The Supreme Court stated that manufacturers should be free to control how their products will be marketed and sold.  According to the majority opinion; competition will not suffer; on the contrary, resale price maintenance can increase inter-brand competition by encouraging retailer services that would not be provided in the absence of free riding.

The decision was a victory for the Los Angeles-based maker of high-end women’s handbags, Leegin Creative.  The owner insisted that shopkeepers sell his bags at prices he sets in an attempt to compete against larger brands.  Kay’s Kloset, a clothing shop, disapproved of the policy and in 2001 began selling Leegin’s leather goods at a 20 percent discount.  Leegin pulled its product from the store and Kay’s Kloset sued on the grounds that the pricing policy violated antitrust laws.  The court initially agreed with Kay’s Kloset and awarded the store a $3.6-million judgment.  However, on June 28, 2007 the Supreme Court reversed this verdict.

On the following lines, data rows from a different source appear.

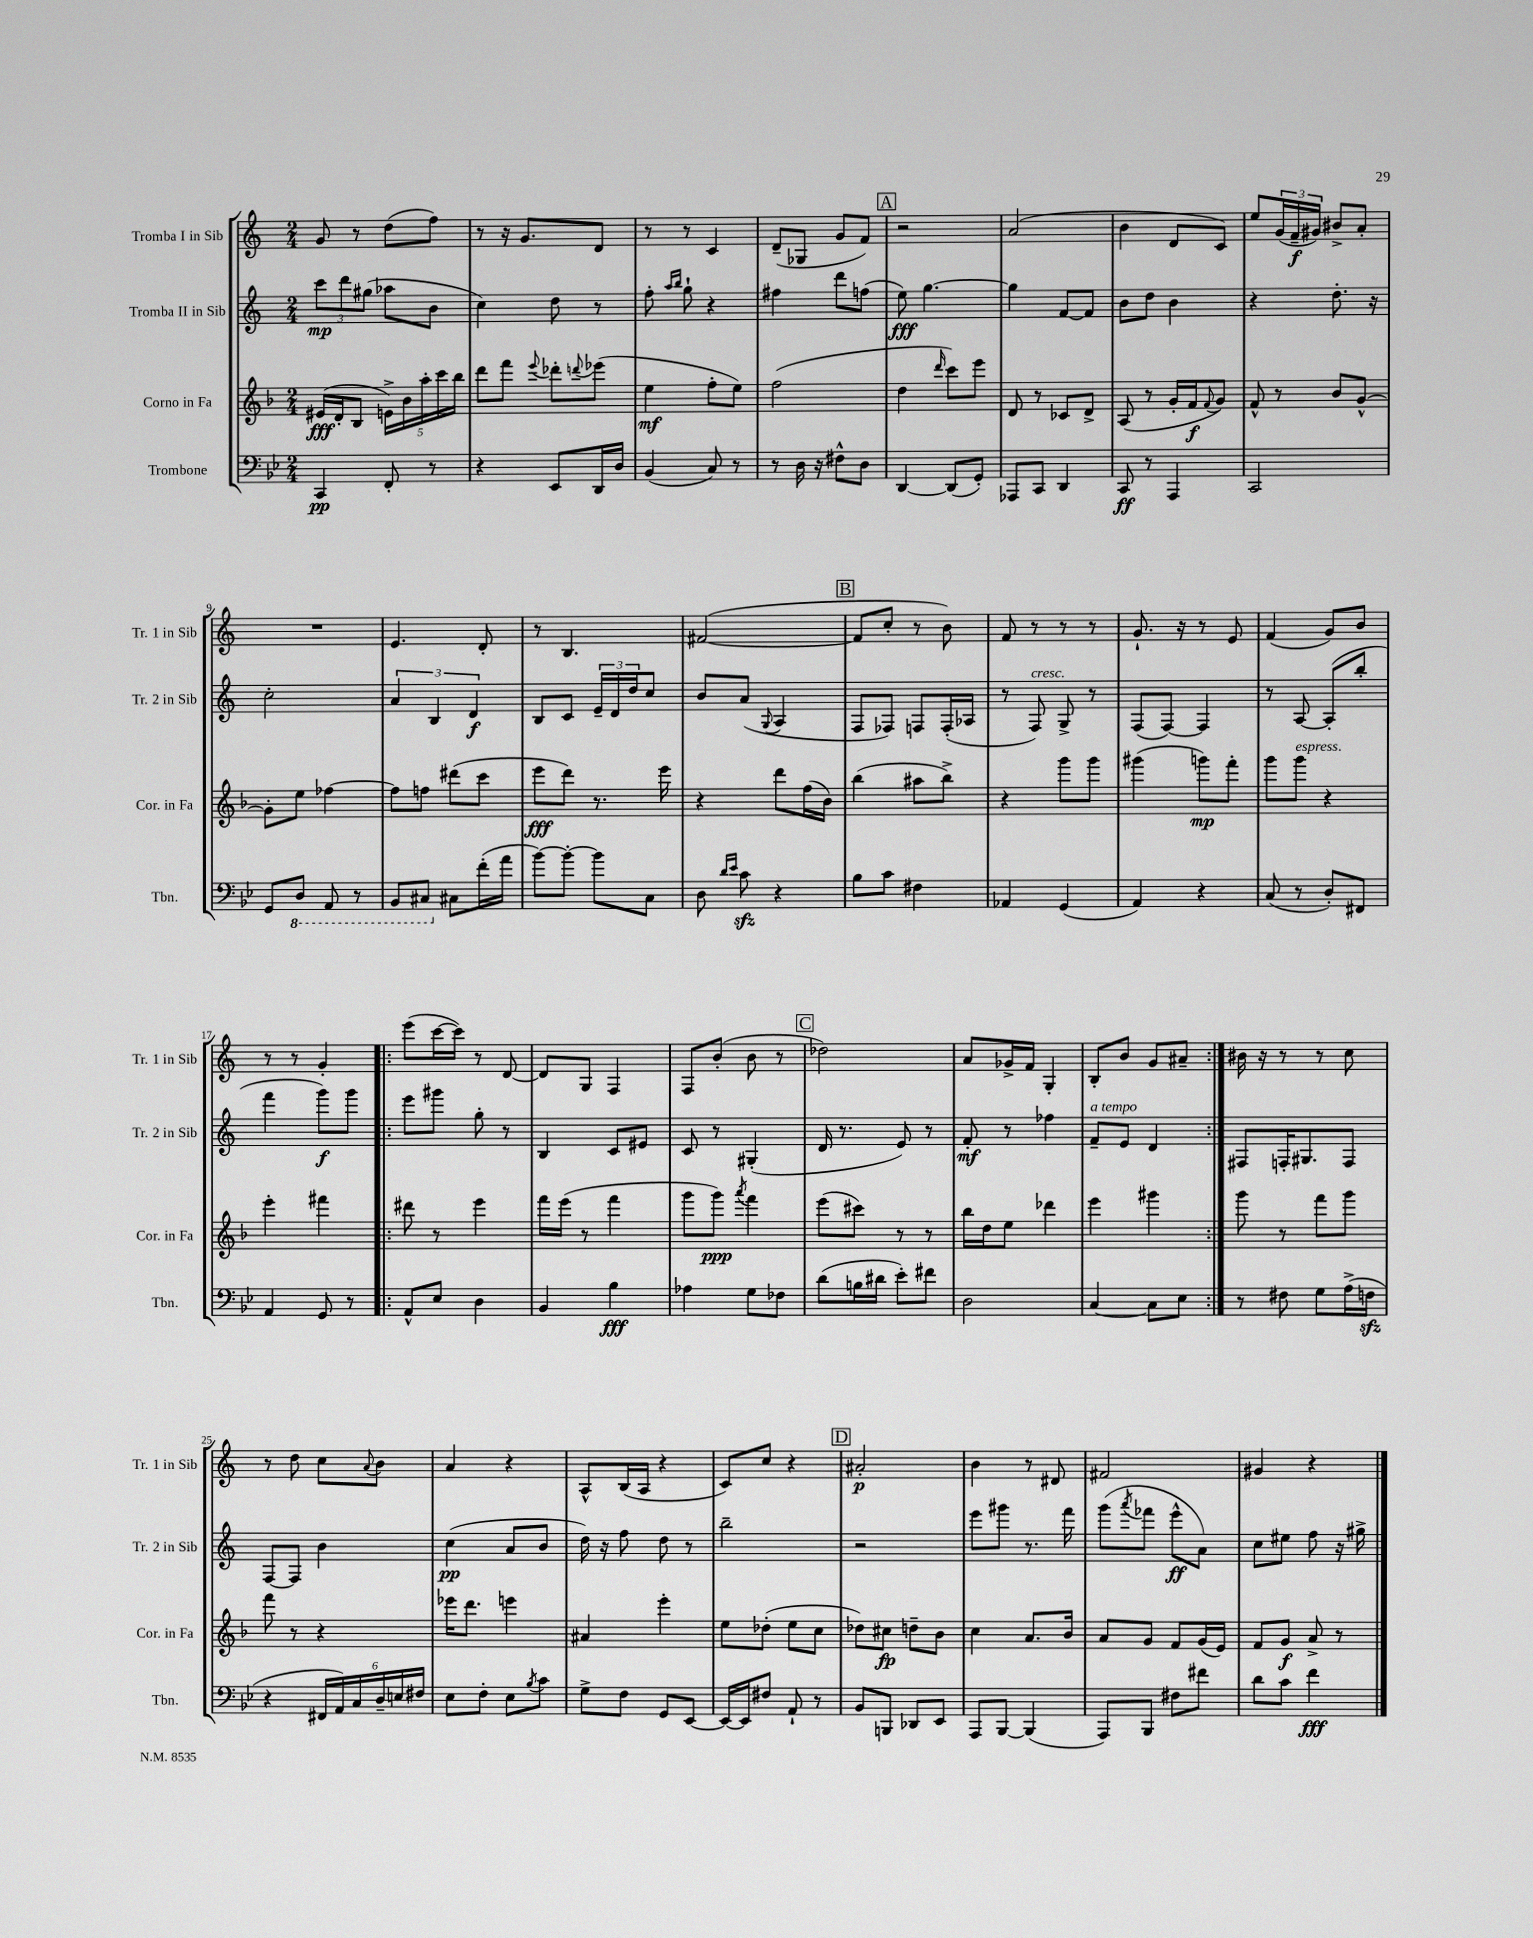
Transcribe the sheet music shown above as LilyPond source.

<<
\new StaffGroup <<
\new Staff = "s0" \with { instrumentName = "Tromba I in Sib" shortInstrumentName = "Tr. 1 in Sib" } {
    \clef treble \key c \major \numericTimeSignature \time 2/4
    g'8 r8 d''8( f''8) |
    r8 r16 g'8. d'8 |
    r8 r8 c'4 |
    d'8--( ges8 g'8 f'8) |
    \mark \markup { \box "A" } r2 |
    a'2( |
    b'4 d'8 c'8) |
    e''8 \tuplet 3/2 { g'16( f'16--\f gis'16) } bis'8-> a'8-. |
    R2 |
    e'4. d'8-. |
    r8 b4. |
    fis'2~( |
    \mark \markup { \box "B" } fis'8 c''8-. r8 b'8) |
    f'8 r8 r8 r8 |
    g'8.-! r16 r8 e'8 |
    f'4( g'8) b'8 |
    r8 r8 g'4-. |
    \repeat volta 2 { e'''8( c'''16~ c'''16) r8 d'8~ |
    d'8 g8 f4 |
    f8 b'8-.( b'8 r8 |
    \mark \markup { \box "C" } des''2) |
    a'8 ges'16-> f'16 g4-. |
    b8-. b'8 g'8 ais'8-- | }
    bis'16 r16 r8 r8 c''8 |
    r8 d''8 c''8 \appoggiatura { a'8 } b'8 |
    a'4 r4 |
    a8-^ b16( a16 r4 |
    c'8) c''8 r4 |
    \mark \markup { \box "D" } ais'2-.\p |
    b'4 r8 dis'8 |
    fis'2 |
    gis'4 r4 \bar "|." |
}
\new Staff = "s1" \with { instrumentName = "Tromba II in Sib" shortInstrumentName = "Tr. 2 in Sib" } {
    \clef treble \key c \major \numericTimeSignature \time 2/4
    \tuplet 3/2 { c'''8\mp d'''8 gis''8( } aes''8 b'8 |
    c''4) d''8 r8 |
    f''8-. \grace { a''16 b''16 } g''8-! r4 |
    fis''4 d'''8 f''8( |
    \mark \markup { \box "A" } e''8\fff) g''4.~ |
    g''4 f'8~ f'8 |
    b'8 d''8 b'4 |
    r4 d''8.-. r16 |
    c''2-. |
    \tuplet 3/2 { a'4 b4 d'4\f } |
    b8 c'8 \tuplet 3/2 { e'16-- d'16 d''16 } c''8 |
    b'8 a'8( \appoggiatura { g8 } a4 |
    \mark \markup { \box "B" } f8 fes8) f8 f16-.( aes16 |
    r8 f8^\markup { \italic "cresc." }) g8-> r8 |
    f8( f8~) f4 |
    r8 a8~ a8-.( b''8-. |
    f'''4 g'''8\f) g'''8 |
    \repeat volta 2 { e'''8 gis'''8 g''8-. r8 |
    b4 c'8 eis'8 |
    c'8 r8 gis4-.( |
    \mark \markup { \box "C" } d'16 r8. e'8) r8 |
    f'8-.\mf r8 fes''4 |
    f'8--^\markup { \italic "a tempo" } e'8 d'4 | }
    fis8 f16-. gis8. f8 |
    f8~ f8 b'4 |
    c''4\pp( a'8 b'8 |
    d''16) r16 f''8 d''8 r8 |
    b''2-- |
    \mark \markup { \box "D" } r2 |
    e'''8 gis'''8 r8. f'''16 |
    g'''8( \acciaccatura { a'''8 } fes'''8 e'''8-^\ff a'8) |
    c''8 eis''8 f''8 r16 gis''16-> \bar "|." |
}
\new Staff = "s2" \with { instrumentName = "Corno in Fa" shortInstrumentName = "Cor. in Fa" } {
    \clef treble \key f \major \numericTimeSignature \time 2/4
    eis'16\fff( d'16-. bes8 \tuplet 5/4 { e'16->) bes'16 a''16-. c'''16 bes''16 } |
    d'''8 f'''8 \appoggiatura { e'''8 } des'''8-. \appoggiatura { d'''8 } ees'''8( |
    e''4\mf f''8-. e''8) |
    f''2( |
    \mark \markup { \box "A" } d''4 \grace { d'''16 } c'''8) e'''8 |
    d'8 r8 ces'8 d'8-> |
    a8( r8 g'16-. f'16\f \appoggiatura { f'8 } g'8) |
    f'8-^ r8 bes'8 g'8~-^ |
    g'8-. e''8 fes''4~ |
    fes''8 f''8 dis'''8( c'''8 |
    e'''8\fff d'''8) r8. e'''16 |
    r4 d'''8 f''16( bes'16) |
    \mark \markup { \box "B" } bes''4( ais''8 bes''8->) |
    r4 g'''8 g'''8 |
    gis'''4( g'''8\mp) f'''8-. |
    g'''8 g'''8^\markup { \italic "espress." } r4 |
    e'''4-. fis'''4 |
    \repeat volta 2 { dis'''8 r8 e'''4 |
    f'''16 e'''16( r8 f'''4 |
    g'''8 g'''8\ppp) \acciaccatura { a'''8 } f'''4 |
    \mark \markup { \box "C" } e'''8( cis'''8) r8 r8 |
    bes''16 d''16 e''8 des'''4 |
    e'''4 gis'''4 | }
    g'''8 r8 f'''8 g'''8 |
    f'''8 r8 r4 |
    ees'''16 d'''8. e'''4 |
    ais'4 e'''4-. |
    e''8 des''8-.( e''8 c''8 |
    \mark \markup { \box "D" } des''8) cis''8\fp d''8-- bes'8 |
    c''4 a'8. bes'16 |
    a'8 g'8 f'8 g'16( e'16) |
    f'8 g'8\f a'8-> r8 \bar "|." |
}
\new Staff = "s3" \with { instrumentName = "Trombone" shortInstrumentName = "Tbn." } {
    \clef bass \key bes \major \numericTimeSignature \time 2/4
    c,4\pp f,8-. r8 |
    r4 ees,8 d,16 d16 |
    bes,4( c8) r8 |
    r8 d16 r16 fis8-^ d8 |
    \mark \markup { \box "A" } d,4~ d,8( g,8-.) |
    aes,,8 c,8 d,4 |
    c,8\ff r8 a,,4 |
    c,2 |
    g,8 \ottava #-1 d,8 a,,8 r8 |
    bes,,8 cis,8 \ottava #0 cis8 f'16-.( a'16 |
    bes'8~) bes'8~-. bes'8 c8 |
    d8 \grace { d'16 ees'16 } c'8\sfz r4 |
    \mark \markup { \box "B" } bes8 c'8 fis4 |
    aes,4 g,4( |
    a,4) r4 |
    c8( r8 d8-.) fis,8 |
    a,4 g,8 r8 |
    \repeat volta 2 { a,8-^ ees8 d4 |
    bes,4 bes4\fff |
    aes4 g8 fes8 |
    \mark \markup { \box "C" } d'8( b16 dis'16 ees'8-.) fis'8 |
    d2 |
    c4~ c8 ees8 | }
    r8 fis8 g8 a16->( f16\sfz |
    r4 \tuplet 6/4 { fis,16 a,16) c16 d16-- e16 fis16 } |
    ees8 f8-. ees8 \acciaccatura { bes8 } c'8 |
    g8-> f8 g,8 ees,8~ |
    ees,16~ ees,16 fis8 a,8-! r8 |
    \mark \markup { \box "D" } bes,8 b,,8 des,8 ees,8 |
    a,,8 bes,,8~ bes,,4( |
    a,,8) bes,,8 fis8 fis'8 |
    d'8 c'8 f'4\fff \bar "|." |
}
>>
>>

The dissent emphasized that the majority overturned a long-running rule that benefited consumers.  Justice Breyer, writing for the dissent, predicted that the new rule will raise the prices of goods and will create legal turbulence.  Retailers will have less flexibility to move merchandise and set prices in their own stores (the decision removes price competition from our economy), while manufacturers would find it easier to protect their brands from discounting.

Proponents of the new rule say that for luxury goods manufacturers, the ability to set a minimum resale price could allow them to extend their brand into new channels without fear of brand dilution.

However, the ruling leaves open the possibility that price-fixing agreements can be attacked under the antitrust laws when a manufacturer’s brand dominates the market.